I would suggest that there are three road-signs on the way to correcting the budget during the recovery period:
1) the real value of expenditures should stay the same, albeit adjusted for inflation;
2) the tax rate should be kept constant or lowered moderately;
3) obstacles (excessive regulations, etc.) to a growing GDP should be removed.

When these guiding principles prevail, a balanced budget results.

Current Hungarian government policies, including economic policy, will probably try to deny the possibility of achieving this. And yet there are many examples of such achievements: in Finland, Ireland, China, and other countries.

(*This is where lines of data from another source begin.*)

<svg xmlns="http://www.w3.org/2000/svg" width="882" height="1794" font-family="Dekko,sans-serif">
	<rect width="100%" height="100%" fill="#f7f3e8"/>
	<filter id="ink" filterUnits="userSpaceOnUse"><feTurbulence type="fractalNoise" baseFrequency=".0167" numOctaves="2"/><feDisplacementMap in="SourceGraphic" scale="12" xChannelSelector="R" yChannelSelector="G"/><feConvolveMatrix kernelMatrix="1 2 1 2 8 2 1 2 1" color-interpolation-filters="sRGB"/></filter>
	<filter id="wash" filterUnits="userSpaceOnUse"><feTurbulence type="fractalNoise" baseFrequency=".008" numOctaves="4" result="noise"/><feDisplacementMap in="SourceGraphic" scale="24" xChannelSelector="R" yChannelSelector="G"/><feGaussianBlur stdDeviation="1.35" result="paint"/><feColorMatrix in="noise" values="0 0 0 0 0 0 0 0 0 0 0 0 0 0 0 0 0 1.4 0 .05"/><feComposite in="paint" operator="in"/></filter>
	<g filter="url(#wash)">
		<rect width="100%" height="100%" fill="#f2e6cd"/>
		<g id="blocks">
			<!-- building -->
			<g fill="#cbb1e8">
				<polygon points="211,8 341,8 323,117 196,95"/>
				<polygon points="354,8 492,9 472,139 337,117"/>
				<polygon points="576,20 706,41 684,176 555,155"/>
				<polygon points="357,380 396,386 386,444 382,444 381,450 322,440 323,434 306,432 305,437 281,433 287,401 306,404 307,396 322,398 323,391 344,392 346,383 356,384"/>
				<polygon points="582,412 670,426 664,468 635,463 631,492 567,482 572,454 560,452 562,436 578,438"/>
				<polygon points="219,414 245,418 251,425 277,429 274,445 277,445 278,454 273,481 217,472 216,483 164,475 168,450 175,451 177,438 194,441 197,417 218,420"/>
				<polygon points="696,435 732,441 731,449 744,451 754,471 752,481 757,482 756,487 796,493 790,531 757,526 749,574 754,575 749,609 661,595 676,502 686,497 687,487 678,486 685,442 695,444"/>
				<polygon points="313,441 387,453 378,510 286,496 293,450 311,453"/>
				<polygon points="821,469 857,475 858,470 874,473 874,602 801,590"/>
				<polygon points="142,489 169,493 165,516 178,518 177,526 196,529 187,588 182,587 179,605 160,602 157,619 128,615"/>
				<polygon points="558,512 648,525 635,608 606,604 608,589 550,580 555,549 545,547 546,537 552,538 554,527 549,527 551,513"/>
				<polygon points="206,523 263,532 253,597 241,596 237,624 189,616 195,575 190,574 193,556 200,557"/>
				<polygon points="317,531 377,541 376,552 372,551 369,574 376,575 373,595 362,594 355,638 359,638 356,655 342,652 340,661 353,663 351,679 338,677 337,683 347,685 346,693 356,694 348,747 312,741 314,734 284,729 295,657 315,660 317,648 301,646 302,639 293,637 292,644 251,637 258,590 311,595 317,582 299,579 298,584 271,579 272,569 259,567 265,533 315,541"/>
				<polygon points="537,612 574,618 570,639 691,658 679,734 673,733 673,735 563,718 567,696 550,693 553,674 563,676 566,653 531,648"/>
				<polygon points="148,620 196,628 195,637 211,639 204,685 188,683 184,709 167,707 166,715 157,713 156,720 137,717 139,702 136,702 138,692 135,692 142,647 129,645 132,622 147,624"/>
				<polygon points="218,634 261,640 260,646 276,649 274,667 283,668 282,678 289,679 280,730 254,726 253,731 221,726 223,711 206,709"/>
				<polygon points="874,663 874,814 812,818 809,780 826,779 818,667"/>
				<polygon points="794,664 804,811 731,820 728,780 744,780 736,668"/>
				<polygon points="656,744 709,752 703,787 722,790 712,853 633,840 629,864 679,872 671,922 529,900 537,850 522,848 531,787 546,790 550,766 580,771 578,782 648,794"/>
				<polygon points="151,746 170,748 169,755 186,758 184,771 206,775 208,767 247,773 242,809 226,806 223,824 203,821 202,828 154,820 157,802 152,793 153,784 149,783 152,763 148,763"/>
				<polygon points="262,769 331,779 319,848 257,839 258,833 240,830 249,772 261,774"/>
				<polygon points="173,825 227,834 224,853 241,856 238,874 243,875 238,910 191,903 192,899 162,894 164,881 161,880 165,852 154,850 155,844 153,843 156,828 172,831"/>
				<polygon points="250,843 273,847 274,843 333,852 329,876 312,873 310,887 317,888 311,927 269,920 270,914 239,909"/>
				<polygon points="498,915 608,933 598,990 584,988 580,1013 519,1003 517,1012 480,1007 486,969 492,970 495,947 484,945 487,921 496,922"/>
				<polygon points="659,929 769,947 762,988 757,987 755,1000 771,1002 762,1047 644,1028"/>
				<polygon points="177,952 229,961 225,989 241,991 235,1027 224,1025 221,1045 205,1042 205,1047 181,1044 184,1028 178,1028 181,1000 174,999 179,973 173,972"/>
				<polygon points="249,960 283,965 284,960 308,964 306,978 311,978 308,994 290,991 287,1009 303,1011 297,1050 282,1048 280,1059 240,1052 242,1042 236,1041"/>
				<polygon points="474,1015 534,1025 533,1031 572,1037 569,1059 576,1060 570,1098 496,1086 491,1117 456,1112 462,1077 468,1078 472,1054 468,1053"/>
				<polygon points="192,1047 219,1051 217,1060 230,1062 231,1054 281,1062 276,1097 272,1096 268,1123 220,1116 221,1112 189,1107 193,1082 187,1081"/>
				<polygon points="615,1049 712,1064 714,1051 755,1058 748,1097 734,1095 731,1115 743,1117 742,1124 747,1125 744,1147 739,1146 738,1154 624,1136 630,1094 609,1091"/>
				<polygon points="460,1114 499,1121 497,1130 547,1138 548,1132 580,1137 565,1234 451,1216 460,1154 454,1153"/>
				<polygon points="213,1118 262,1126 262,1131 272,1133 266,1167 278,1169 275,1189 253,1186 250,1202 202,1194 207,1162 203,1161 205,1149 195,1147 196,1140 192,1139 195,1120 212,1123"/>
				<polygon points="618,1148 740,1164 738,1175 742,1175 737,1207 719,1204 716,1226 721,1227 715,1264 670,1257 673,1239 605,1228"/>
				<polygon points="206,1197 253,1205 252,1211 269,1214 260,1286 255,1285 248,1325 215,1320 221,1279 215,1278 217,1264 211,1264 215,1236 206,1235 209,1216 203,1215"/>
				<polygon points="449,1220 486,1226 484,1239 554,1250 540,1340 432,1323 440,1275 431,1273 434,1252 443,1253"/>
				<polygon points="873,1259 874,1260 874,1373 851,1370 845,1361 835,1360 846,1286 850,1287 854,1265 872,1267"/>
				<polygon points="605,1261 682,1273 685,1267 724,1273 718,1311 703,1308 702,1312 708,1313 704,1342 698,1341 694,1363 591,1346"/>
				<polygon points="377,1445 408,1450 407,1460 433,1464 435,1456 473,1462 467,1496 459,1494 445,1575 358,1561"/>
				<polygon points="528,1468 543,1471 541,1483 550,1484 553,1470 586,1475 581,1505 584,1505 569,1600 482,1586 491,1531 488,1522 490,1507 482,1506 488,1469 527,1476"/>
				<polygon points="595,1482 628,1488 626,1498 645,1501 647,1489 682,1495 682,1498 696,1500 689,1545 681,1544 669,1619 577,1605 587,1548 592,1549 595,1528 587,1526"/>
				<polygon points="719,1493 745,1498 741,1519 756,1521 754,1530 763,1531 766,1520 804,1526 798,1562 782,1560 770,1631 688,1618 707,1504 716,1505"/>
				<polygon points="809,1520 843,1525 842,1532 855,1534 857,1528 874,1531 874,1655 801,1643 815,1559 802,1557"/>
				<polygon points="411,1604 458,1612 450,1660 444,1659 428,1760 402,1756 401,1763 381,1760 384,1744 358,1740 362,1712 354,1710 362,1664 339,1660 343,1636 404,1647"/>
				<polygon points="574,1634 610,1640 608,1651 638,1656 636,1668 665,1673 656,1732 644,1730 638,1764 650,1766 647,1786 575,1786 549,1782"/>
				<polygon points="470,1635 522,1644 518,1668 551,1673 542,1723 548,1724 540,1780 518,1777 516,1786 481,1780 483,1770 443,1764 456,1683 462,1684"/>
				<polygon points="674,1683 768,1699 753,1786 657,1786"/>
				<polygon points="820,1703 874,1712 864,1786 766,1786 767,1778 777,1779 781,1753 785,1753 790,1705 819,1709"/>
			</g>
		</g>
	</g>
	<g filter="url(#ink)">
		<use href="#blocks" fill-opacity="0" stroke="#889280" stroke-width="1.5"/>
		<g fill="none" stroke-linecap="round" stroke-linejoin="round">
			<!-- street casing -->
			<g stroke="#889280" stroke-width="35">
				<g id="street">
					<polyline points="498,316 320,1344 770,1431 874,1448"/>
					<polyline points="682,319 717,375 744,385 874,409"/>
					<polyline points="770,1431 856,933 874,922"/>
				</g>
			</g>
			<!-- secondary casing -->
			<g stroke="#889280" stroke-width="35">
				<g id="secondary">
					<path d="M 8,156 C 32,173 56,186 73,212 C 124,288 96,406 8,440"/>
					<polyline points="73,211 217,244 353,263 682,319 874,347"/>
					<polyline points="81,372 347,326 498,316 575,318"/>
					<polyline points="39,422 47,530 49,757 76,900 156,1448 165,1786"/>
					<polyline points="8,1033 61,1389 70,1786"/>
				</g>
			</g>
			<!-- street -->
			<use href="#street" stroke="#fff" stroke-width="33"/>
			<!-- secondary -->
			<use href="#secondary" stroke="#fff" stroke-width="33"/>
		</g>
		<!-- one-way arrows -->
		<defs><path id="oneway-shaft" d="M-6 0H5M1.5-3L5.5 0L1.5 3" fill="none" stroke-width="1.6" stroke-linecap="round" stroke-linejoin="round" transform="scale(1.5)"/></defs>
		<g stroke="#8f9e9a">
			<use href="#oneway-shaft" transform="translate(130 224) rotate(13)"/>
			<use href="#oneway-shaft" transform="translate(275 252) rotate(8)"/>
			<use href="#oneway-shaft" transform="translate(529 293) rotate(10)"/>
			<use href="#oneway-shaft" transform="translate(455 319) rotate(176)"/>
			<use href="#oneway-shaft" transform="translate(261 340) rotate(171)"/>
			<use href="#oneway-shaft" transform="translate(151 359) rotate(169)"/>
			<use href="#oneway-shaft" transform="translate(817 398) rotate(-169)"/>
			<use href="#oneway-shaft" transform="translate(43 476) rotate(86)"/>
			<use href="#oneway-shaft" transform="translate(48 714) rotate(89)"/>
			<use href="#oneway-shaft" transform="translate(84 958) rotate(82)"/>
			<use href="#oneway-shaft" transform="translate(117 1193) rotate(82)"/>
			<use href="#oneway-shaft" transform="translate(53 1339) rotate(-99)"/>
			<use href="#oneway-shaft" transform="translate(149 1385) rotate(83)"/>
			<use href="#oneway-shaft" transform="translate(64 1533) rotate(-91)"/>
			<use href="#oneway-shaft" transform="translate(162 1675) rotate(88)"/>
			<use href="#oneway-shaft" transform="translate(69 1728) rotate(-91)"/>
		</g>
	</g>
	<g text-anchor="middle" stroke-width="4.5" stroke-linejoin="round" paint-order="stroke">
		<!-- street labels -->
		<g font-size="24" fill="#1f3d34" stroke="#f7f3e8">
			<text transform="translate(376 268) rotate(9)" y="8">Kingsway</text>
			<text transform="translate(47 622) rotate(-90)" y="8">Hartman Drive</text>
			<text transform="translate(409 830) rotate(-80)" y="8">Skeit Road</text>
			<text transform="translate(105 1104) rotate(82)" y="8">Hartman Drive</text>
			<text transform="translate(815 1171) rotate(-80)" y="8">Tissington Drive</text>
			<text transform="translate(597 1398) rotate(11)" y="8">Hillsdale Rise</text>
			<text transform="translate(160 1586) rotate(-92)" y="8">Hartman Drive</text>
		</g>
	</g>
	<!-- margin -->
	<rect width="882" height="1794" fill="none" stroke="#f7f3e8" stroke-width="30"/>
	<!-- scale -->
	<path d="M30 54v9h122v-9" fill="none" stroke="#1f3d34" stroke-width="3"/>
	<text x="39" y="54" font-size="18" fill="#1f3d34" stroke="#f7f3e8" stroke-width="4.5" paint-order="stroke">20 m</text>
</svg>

Similarly, the thesis that it is possible to grow out of a budget deficit has also been proven and an abundant bibliography exists demonstrating both the theory and experience of the model. In the world of theory and experience, even the reluctant must realize that the convergence package recommended for Hungary today is mistaken. Instead of stimulating progress, it will aggravate stagnation, resulting in needless suffering. Increasing tax rates may lead to a temporary increase in tax revenues, but the increase will be short-lived. In the long-run, higher taxes will lead to a smaller economy - and thus less tax revenue. There is no question that it is growth and not the government's austerity package that will foster recovery and stability.

As a postscript, I believe that in the name of conflict resolution Prime Minister Ferenc Gyurcsány should pass over his office to someone less controversial. Such a move would benefit the economic wellbeing of the country, and bolster moral and social confidence. It would halt further downgrades in international rankings, and reestablish Hungary as a stable place for assessing business prospects. Then, instead of a declining reputation, Hungary could begin to regain its place in the world, and self-respect at home.

The author is a Member of Parliament for the opposition Fidesz. He is an emeritus professor of economics, and holds an honorary doctorate from Corvinus University of Budapest, and a PhD from Columbia University, New York. This opinion piece was submitted shortly before Christmas.